Wicked Company is the collective biography of a group of men with little in common, apart from a generalised dissatisfaction with the state of the world around them. Perhaps that is true of most intellectual coteries. The kings of the Parisian Enlightenment of the 18th century were the mathematician Jean d’Alembert and the playwright and journalist Denis Diderot, joint editors of the great Encyclopédie. Their work brought them into contact with a remarkable group of men, who populate the pages of Philipp Blom’s quirky and original book: the economist and journalist Raynal, who never quite shook off his Jesuit origins; the mass of obscurer contributors to the Encyclopédie; the moody and quarrelsome romantic Jean-Jacques Rousseau, who rejected many of their fundamental values; the occasional outsiders like the Scots David Hume and Adam Smith, who were more considerable philosophers than any of them; and Voltaire, a distant and malevolent presence, living in exile in Switzerland, the author of many pungent letters and pamphlets but no serious intellectual work.
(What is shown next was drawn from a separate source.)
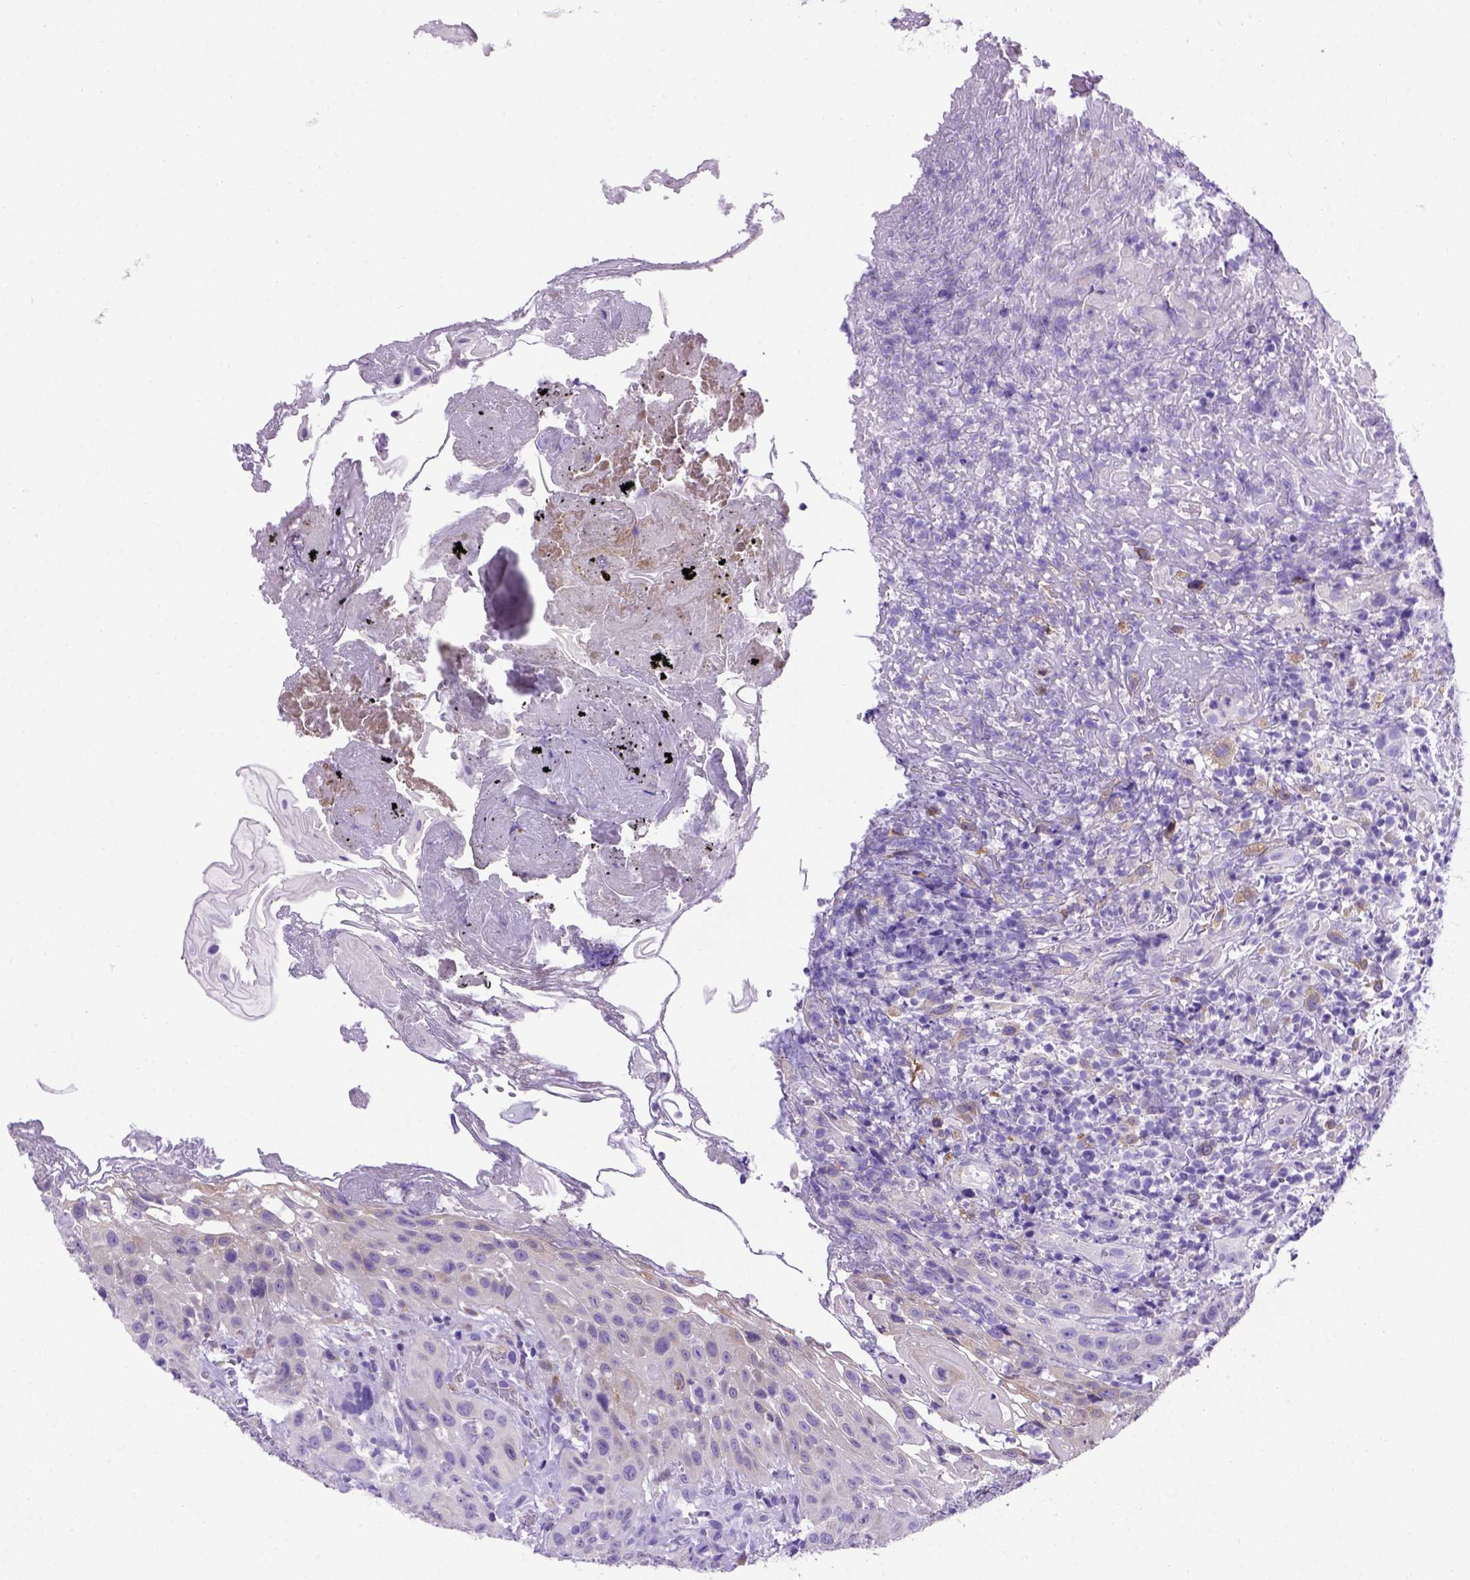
{"staining": {"intensity": "negative", "quantity": "none", "location": "none"}, "tissue": "head and neck cancer", "cell_type": "Tumor cells", "image_type": "cancer", "snomed": [{"axis": "morphology", "description": "Normal tissue, NOS"}, {"axis": "morphology", "description": "Squamous cell carcinoma, NOS"}, {"axis": "topography", "description": "Oral tissue"}, {"axis": "topography", "description": "Tounge, NOS"}, {"axis": "topography", "description": "Head-Neck"}], "caption": "IHC micrograph of head and neck cancer (squamous cell carcinoma) stained for a protein (brown), which displays no expression in tumor cells. (DAB (3,3'-diaminobenzidine) immunohistochemistry (IHC) visualized using brightfield microscopy, high magnification).", "gene": "PTGES", "patient": {"sex": "male", "age": 62}}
Blom weaves their disparate lives and opinions together into a more or less coherent narrative. Intellectual history is famously difficult to write for a non-specialist readership. Biography is a good refuge from the difficulties, even if it can rarely do justice to the complexity of the subject.

The link figure in Blom’s group is Paul-Henri Thiry, Baron Holbach. Holbach is not well-known, but perhaps deserves to be. He was a rich German dilletante, by profession a lawyer, educated at Leyden in Holland, who lived most of his life in Paris and died there at the age of 66, a few weeks before the outbreak of the French Revolution. He contributed several articles to the Encyclopédie, mostly on the natural sciences. But his main claim to fame was that he was the author of a number of atheist treatises. These, however, did nothing for his fame in his lifetime because they were written under pseudonyms in order to escape the attention of the censors. As a result, Holbach has come down to posterity not as a philosopher but as the pretentious host mocked by Horace Walpole, and the original of the virtuous unbeliever Baron Wolmar in Rousseau’s Julie.